The program creates a copy of the input file and makes all the writes on this copy. But, be careful with the file you’ll give. And please, don’t use your pagefile for this.
Then it does the following things:
- Calculate a CRC32 of the blocks on the file. This is done to detect which blocks changed. (CRC32 C# code borrowed from another CP article). This is created with a .crc32 extension
- Calculate the parity data. This is created with a .raid extension
- Copies the file to a new one and makes some random damage on it. This is created with a .damaged extension
- Recover the file.
- Check if the file was recovered correctly.
You can compare the .damaged file at the end of the process with the original file with:
FC /B <original file> < original file.damaged>
Limitations of the sample application
Keep in mind that this is not yet a professional class application. It’s much more of a starter application for demonstrating the above algorithms. You can understand more details of the algorithm stepping through in the VS.NET debugger. For the sake of understanding of the code and the algorithms involved, this has almost no error handling and no fancy optimizations. The ideal implementation of this would be done in C++, and maybe some ASM code which leverages SIMD instructions (like the MMX instruction set). Other speed optimizations would be creating producer/multiple consumer pipes to optimize disk access patterns. This application creates a lot of disk trashing.

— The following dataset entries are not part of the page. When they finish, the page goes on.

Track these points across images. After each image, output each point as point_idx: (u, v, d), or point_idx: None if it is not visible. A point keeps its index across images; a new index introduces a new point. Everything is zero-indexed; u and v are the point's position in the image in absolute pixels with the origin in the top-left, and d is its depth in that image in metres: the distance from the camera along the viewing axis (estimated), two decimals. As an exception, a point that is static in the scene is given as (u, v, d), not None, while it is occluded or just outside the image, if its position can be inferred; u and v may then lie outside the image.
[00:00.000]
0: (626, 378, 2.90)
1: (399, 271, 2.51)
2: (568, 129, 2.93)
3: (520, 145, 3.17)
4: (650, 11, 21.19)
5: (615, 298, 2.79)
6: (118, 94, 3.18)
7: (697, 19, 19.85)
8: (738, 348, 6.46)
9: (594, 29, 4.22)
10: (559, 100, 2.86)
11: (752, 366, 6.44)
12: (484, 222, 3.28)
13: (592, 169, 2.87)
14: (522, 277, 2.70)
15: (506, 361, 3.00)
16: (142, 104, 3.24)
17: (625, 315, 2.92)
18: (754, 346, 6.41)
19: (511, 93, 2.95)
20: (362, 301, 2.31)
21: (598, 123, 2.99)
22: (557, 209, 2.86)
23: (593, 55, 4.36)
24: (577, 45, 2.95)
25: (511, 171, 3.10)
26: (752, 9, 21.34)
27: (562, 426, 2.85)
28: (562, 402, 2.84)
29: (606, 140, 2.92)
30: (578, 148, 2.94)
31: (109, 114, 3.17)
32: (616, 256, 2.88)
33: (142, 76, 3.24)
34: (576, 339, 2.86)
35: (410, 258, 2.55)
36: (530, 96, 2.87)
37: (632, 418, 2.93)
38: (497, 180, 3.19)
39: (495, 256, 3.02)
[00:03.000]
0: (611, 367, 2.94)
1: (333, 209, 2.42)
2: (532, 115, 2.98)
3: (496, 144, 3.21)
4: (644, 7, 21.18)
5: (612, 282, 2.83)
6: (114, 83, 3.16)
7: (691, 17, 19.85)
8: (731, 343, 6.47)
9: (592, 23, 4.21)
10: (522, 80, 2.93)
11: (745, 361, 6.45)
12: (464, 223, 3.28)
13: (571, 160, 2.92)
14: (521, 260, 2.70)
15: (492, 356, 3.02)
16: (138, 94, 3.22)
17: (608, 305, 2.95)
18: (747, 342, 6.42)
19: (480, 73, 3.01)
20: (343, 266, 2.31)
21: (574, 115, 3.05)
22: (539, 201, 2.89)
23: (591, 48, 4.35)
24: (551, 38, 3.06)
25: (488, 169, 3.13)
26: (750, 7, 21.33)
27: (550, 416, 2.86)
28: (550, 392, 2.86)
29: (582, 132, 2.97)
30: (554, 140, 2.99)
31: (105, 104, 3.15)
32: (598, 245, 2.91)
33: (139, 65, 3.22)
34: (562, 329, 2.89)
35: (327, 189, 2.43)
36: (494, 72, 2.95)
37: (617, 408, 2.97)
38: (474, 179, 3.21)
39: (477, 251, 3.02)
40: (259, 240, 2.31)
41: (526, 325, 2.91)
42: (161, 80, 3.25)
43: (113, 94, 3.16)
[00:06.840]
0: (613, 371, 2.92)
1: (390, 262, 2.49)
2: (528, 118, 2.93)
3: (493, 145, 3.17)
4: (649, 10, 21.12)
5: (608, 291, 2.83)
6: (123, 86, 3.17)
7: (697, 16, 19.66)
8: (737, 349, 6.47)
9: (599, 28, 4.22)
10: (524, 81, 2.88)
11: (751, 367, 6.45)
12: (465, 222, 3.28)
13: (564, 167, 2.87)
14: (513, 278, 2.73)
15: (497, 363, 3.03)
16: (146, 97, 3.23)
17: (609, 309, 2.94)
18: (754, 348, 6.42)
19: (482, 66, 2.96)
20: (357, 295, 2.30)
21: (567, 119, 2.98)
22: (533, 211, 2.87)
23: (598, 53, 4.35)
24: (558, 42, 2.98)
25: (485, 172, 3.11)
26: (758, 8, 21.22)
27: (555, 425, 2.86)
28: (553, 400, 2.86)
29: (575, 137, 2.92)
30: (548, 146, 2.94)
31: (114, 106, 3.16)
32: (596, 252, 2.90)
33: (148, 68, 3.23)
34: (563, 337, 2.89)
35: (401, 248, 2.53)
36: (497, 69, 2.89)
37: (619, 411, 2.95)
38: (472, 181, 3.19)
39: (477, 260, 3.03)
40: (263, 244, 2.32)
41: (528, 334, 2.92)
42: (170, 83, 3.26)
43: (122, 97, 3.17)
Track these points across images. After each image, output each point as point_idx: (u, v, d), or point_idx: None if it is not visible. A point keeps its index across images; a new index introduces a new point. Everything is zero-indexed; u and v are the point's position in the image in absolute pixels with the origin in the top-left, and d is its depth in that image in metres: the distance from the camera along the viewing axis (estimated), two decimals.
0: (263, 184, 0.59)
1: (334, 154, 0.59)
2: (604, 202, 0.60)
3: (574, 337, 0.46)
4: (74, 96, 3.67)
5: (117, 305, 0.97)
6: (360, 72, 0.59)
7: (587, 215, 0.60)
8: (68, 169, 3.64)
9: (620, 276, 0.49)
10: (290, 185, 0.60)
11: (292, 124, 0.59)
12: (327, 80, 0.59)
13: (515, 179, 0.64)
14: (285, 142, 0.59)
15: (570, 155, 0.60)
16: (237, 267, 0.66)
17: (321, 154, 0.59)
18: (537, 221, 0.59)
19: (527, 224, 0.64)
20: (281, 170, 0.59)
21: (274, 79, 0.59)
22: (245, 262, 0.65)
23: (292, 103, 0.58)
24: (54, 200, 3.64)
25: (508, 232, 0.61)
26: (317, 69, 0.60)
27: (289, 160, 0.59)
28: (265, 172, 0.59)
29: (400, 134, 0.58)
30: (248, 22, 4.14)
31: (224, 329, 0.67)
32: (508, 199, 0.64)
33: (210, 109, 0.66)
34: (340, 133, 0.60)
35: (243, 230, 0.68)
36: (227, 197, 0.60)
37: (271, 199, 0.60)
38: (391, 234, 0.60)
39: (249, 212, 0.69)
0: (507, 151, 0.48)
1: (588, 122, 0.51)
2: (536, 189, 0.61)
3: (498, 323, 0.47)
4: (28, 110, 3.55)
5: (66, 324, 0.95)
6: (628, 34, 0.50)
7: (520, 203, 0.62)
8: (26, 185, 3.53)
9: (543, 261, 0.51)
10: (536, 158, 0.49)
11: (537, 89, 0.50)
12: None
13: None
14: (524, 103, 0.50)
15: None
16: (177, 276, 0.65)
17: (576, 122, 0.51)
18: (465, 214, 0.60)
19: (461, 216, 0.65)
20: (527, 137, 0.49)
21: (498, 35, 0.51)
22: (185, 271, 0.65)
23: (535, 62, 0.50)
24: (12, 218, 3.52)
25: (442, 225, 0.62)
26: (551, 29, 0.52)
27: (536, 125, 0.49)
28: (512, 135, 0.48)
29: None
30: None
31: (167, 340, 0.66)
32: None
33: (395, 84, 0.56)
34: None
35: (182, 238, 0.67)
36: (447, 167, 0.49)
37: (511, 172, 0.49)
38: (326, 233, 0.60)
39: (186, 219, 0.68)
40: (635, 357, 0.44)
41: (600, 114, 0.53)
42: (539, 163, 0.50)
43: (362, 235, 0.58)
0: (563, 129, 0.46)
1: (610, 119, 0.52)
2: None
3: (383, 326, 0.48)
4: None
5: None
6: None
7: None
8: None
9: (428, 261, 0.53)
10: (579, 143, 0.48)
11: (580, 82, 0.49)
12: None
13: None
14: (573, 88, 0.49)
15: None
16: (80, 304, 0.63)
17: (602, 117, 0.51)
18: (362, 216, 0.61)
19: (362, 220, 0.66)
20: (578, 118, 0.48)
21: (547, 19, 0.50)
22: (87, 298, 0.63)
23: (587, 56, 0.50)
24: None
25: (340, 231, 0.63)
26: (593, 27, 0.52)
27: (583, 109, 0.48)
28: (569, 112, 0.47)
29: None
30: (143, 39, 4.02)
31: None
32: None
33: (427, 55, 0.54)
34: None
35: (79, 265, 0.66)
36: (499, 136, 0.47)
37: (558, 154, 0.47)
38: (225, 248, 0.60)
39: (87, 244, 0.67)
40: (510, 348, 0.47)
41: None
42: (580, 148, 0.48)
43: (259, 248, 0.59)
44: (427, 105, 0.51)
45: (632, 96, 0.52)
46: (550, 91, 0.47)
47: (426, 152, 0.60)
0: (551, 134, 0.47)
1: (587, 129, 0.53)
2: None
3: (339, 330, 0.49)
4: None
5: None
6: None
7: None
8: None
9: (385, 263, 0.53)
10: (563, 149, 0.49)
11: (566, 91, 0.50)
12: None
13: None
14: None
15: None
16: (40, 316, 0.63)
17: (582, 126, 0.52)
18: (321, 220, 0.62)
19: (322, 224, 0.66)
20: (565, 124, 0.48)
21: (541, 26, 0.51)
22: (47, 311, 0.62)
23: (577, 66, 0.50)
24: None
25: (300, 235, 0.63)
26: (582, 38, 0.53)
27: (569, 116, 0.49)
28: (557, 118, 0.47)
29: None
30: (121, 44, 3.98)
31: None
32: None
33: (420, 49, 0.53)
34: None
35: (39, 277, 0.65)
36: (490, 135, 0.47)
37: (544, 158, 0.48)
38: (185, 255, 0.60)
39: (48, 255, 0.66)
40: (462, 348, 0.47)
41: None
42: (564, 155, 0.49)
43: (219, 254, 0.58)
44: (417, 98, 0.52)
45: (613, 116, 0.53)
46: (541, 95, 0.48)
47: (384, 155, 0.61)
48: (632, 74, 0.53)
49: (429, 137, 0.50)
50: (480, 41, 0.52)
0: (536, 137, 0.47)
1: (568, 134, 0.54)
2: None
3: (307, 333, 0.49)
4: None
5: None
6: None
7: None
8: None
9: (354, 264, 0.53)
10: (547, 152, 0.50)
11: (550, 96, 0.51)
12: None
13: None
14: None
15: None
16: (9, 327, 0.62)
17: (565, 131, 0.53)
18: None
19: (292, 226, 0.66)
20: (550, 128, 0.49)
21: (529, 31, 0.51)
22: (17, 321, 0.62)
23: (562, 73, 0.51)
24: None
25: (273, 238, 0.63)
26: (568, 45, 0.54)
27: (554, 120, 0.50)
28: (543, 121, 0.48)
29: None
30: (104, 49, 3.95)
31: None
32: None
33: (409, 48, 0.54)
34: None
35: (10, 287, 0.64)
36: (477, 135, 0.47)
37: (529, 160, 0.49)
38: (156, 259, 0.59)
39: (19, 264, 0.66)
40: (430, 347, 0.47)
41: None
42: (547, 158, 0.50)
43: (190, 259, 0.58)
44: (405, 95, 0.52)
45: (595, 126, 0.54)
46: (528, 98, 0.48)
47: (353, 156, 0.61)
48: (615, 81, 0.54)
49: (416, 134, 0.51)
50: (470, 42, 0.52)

The error handling is straightforward to implement and is left as an exercise to the reader (don’t you hate when they tell it?). And even without optimizations, this code is quite fast on my Athlon 850 MHz, 256 Mb RAM with a 100Mb file. The Debug version takes just a few seconds to execute from inside the IDE.
The sample application does not handle well very small files, where you do not have enough blocks to compute a XOR, and may not recover them. In this case, it would be smarter simply making a copy of the file, instead of doing all this.
The standard disclaimer
As I said before, this is not the safest tool in the world. Use it at your own risk: if you use it, you can lose data, profit, have hardware problems, cause radioactive contamination and start a world war. But, for me, it works fine and never had a problem.
Well, the code in this article is free for you to use any way you want. If you improve it, drop me a note, so I can keep the code in sync. If you make money with this code, you are a genius! You deserve the money. Just remember to send me a “thank you” and give me some tips. I will not reject any money you send me too.